Dataset records
--*--

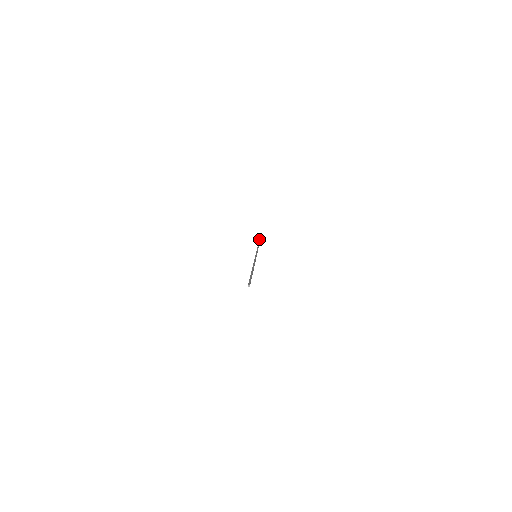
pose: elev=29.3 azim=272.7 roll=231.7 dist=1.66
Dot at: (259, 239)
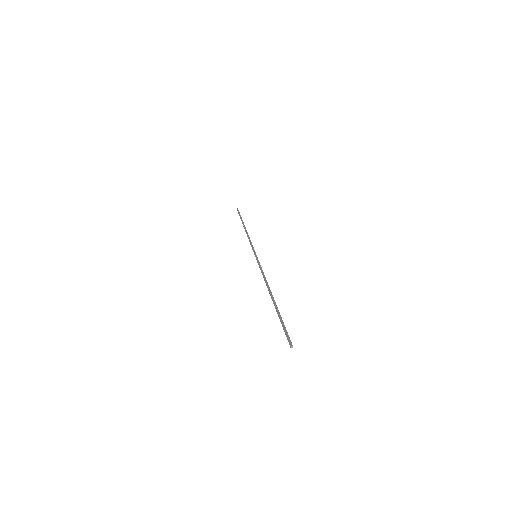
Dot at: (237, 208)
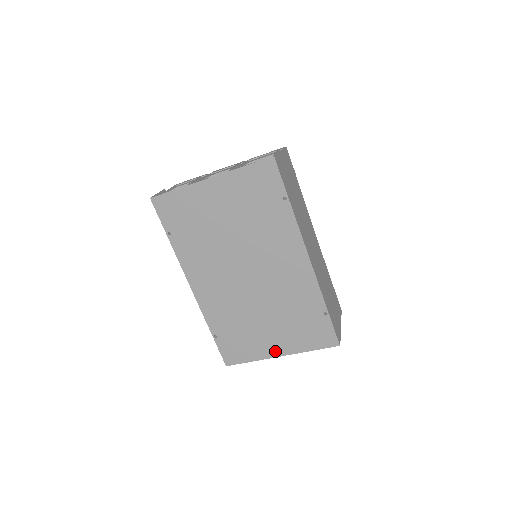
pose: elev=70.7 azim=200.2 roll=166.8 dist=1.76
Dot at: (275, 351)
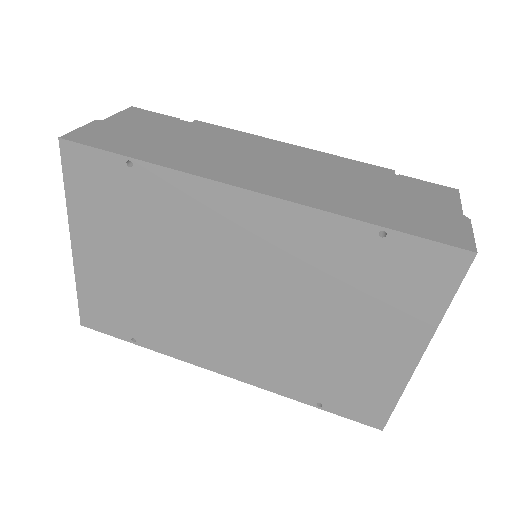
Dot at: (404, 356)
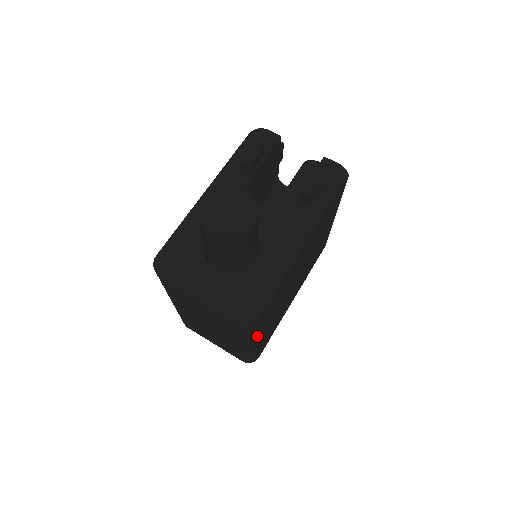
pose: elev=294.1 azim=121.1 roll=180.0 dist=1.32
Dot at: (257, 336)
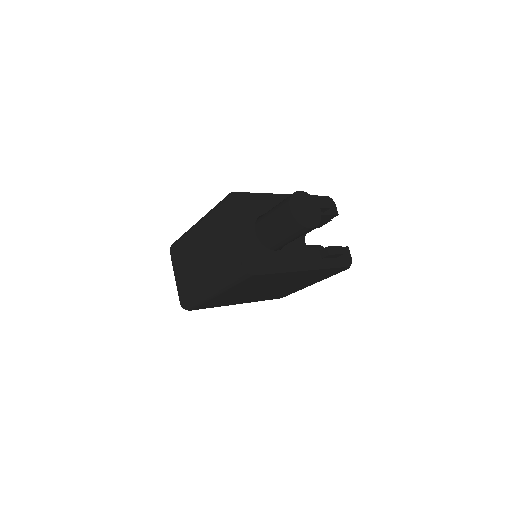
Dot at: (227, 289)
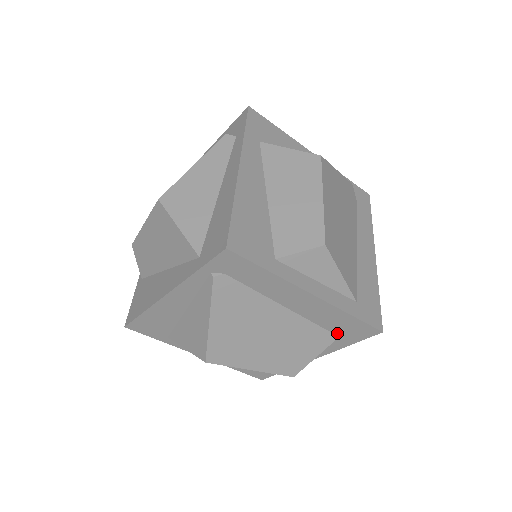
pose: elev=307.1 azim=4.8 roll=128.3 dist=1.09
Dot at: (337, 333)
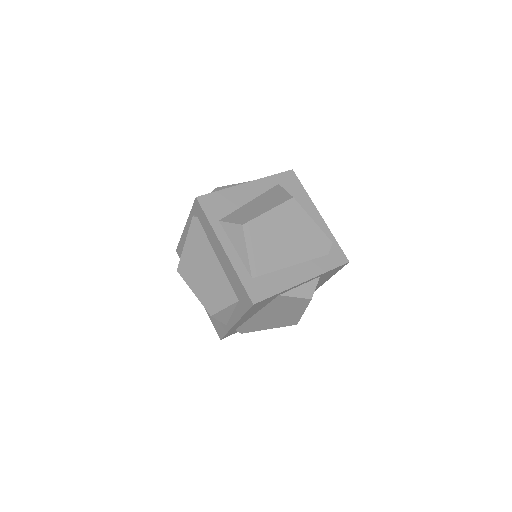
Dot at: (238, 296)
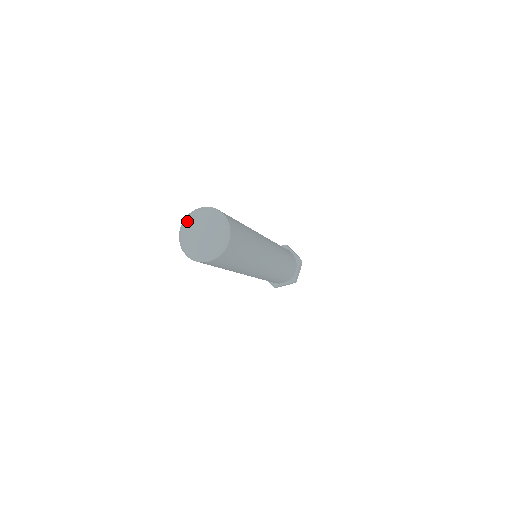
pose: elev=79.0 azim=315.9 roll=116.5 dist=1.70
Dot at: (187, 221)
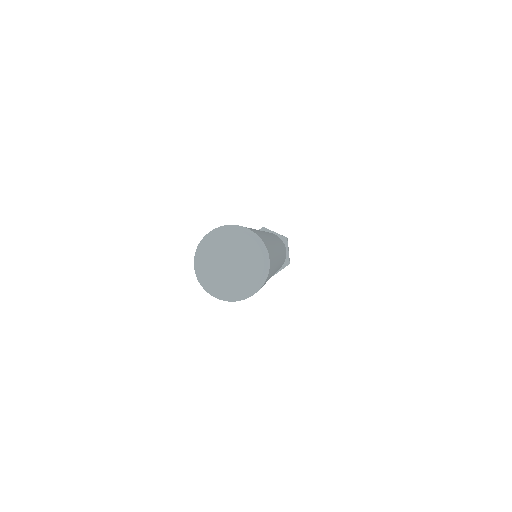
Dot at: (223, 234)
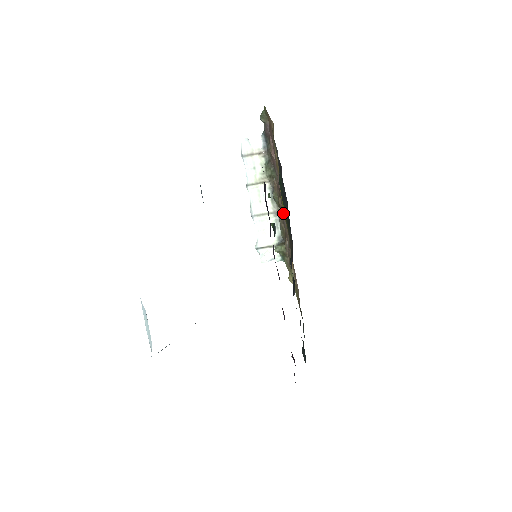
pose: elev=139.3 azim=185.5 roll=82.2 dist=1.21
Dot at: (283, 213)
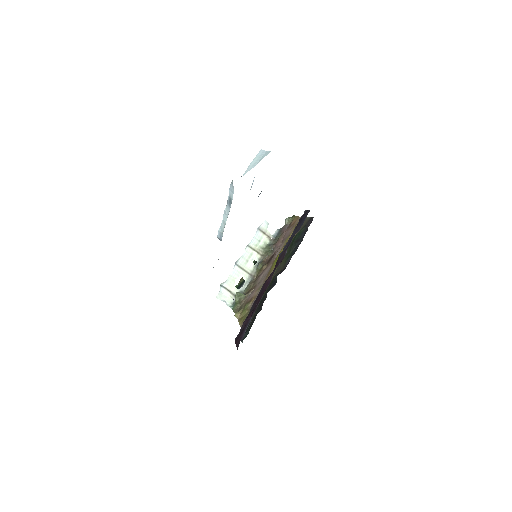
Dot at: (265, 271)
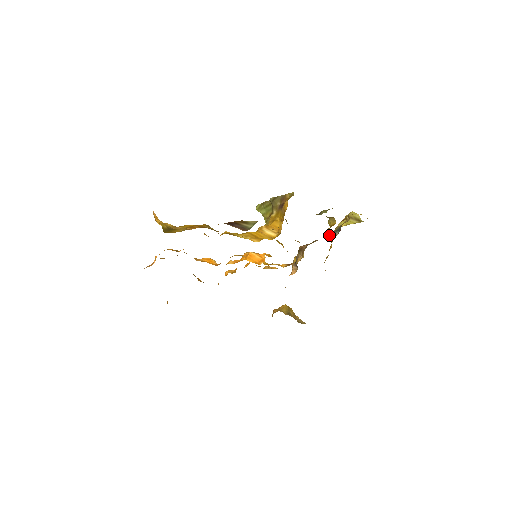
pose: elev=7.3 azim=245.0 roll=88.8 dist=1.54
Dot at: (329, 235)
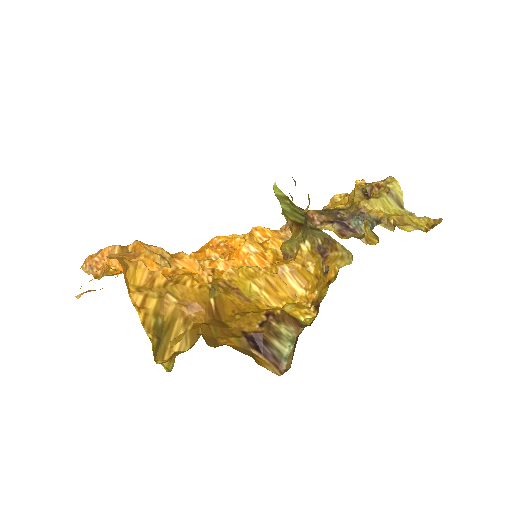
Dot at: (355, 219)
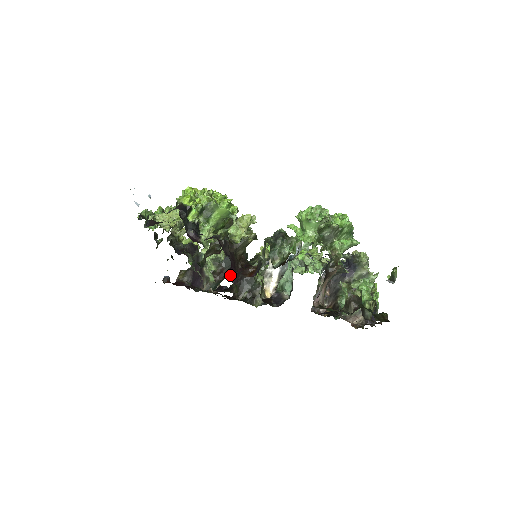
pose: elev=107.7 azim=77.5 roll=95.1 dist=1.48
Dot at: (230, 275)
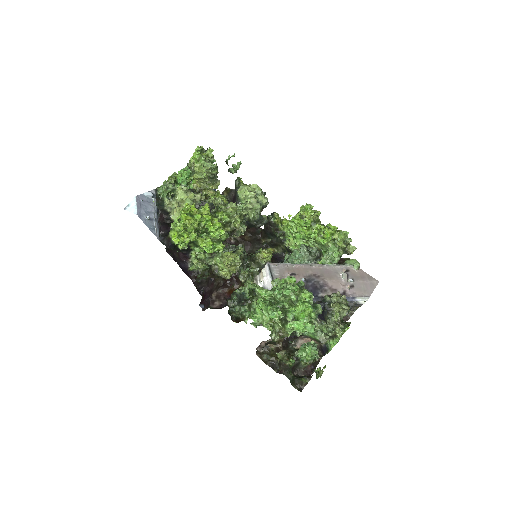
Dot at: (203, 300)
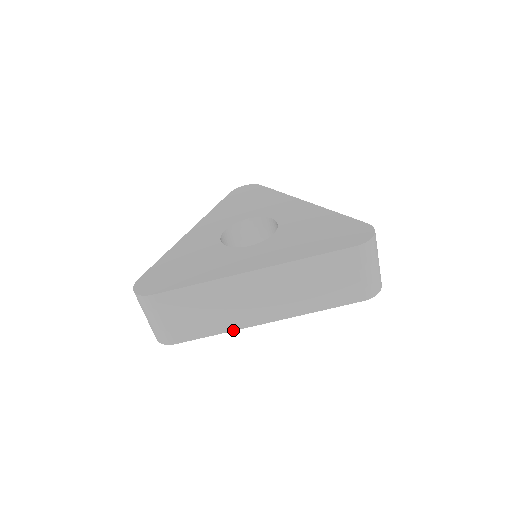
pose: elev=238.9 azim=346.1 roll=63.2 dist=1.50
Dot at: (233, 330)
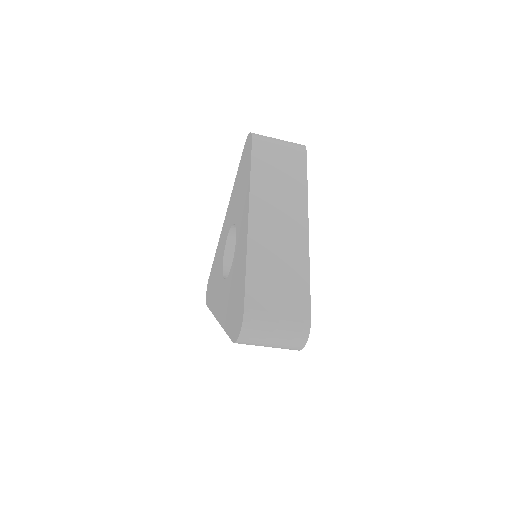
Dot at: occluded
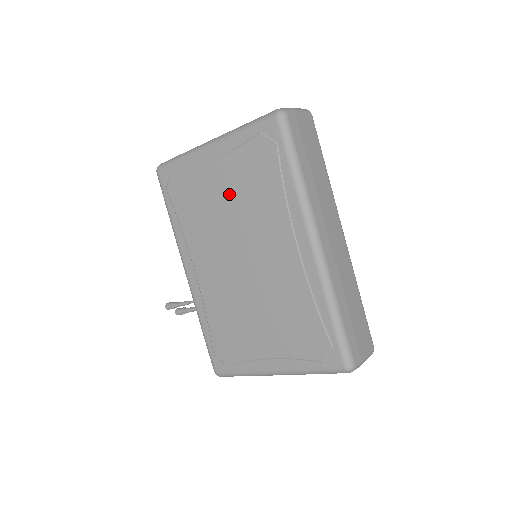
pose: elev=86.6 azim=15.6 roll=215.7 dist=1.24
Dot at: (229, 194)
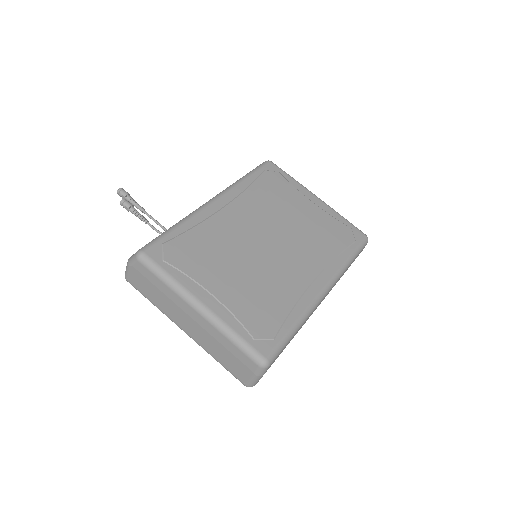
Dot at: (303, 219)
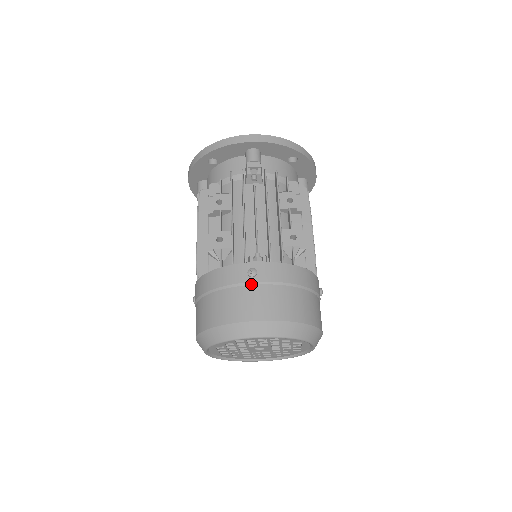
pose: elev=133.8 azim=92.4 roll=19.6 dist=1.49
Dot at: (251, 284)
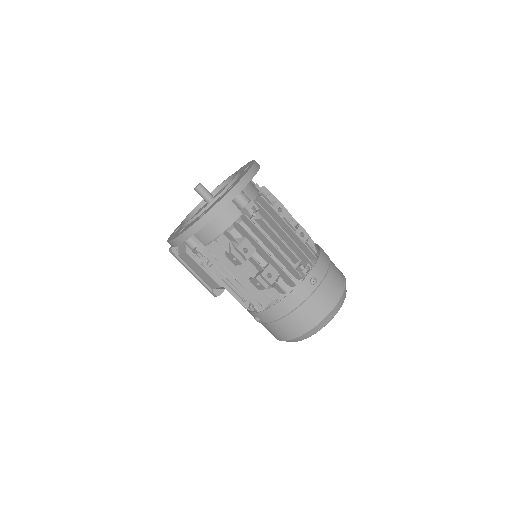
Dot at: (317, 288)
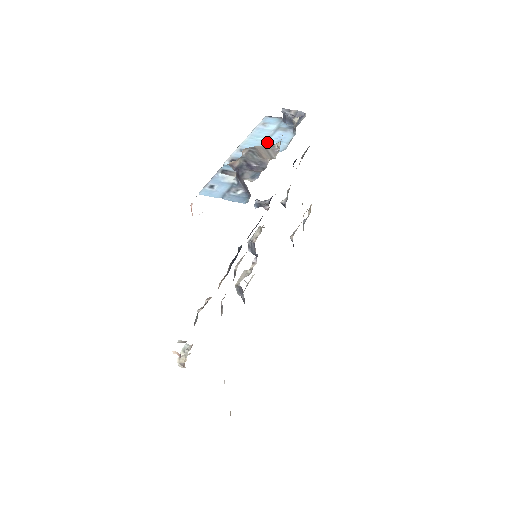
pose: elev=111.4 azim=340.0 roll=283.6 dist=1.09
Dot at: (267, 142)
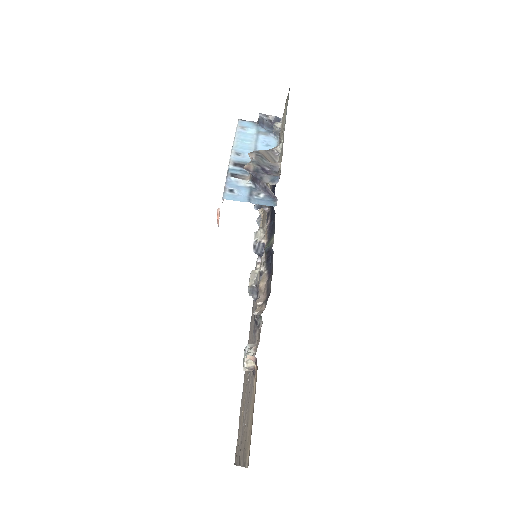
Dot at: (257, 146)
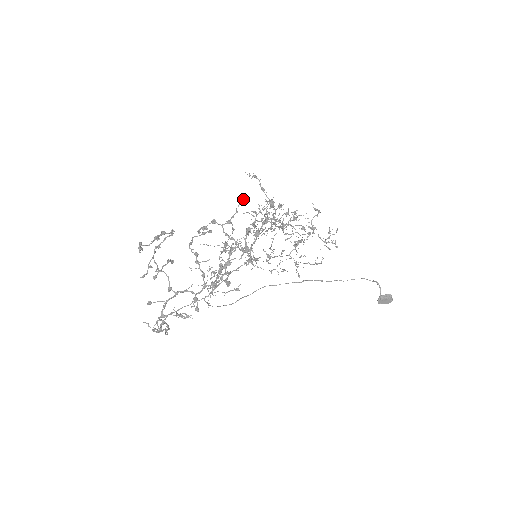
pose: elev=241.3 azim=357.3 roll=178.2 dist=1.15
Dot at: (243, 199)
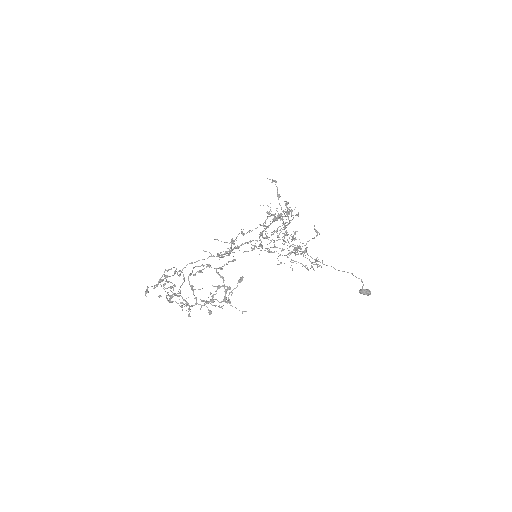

--*--

Stated exercise
Rewrite all of the lines above with every "pose:" changed to "camera:" and nothing else altered. Omit the pictures from your answer.

Result of this exercise
camera: elev=29.3 azim=272.7 roll=231.7 dist=1.66
Dot at: (259, 239)
Dot at: (237, 208)
camera: elev=70.7 azim=200.2 roll=166.8 dist=1.76
Dot at: (275, 351)
Dot at: (404, 356)
camera: elev=294.1 azim=121.1 roll=180.0 dist=1.32
Dot at: (257, 336)
Dot at: (227, 289)
camera: elev=307.1 azim=4.8 roll=128.3 dist=1.09
Dot at: (337, 333)
Dot at: (238, 296)
camera: elev=79.0 azim=315.9 roll=116.5 dist=1.70
Dot at: (187, 221)
Dot at: (223, 234)
camera: elev=139.3 azim=185.5 roll=82.2 dist=1.21
Dot at: (283, 213)
Dot at: (265, 271)
camera: elev=7.3 azim=245.0 roll=88.8 dist=1.54
Dot at: (329, 235)
Dot at: (355, 219)
camera: elev=107.7 azim=77.5 roll=95.1 dist=1.48
Dot at: (230, 275)
Dot at: (203, 300)
camera: elev=238.9 azim=346.1 roll=63.2 dist=1.50
Dot at: (233, 330)
Dot at: occluded
camera: elev=86.6 azim=15.6 roll=215.7 dist=1.24
Dot at: (229, 194)
Dot at: (303, 219)
camera: elev=133.8 azim=92.4 roll=19.6 dist=1.49
Dot at: (251, 284)
Dot at: (317, 288)
camera: elev=111.4 azim=340.0 roll=283.6 dist=1.09
Dot at: (267, 142)
Dot at: (257, 146)
camera: elev=241.3 azim=357.3 roll=178.2 dist=1.15
Dot at: (243, 199)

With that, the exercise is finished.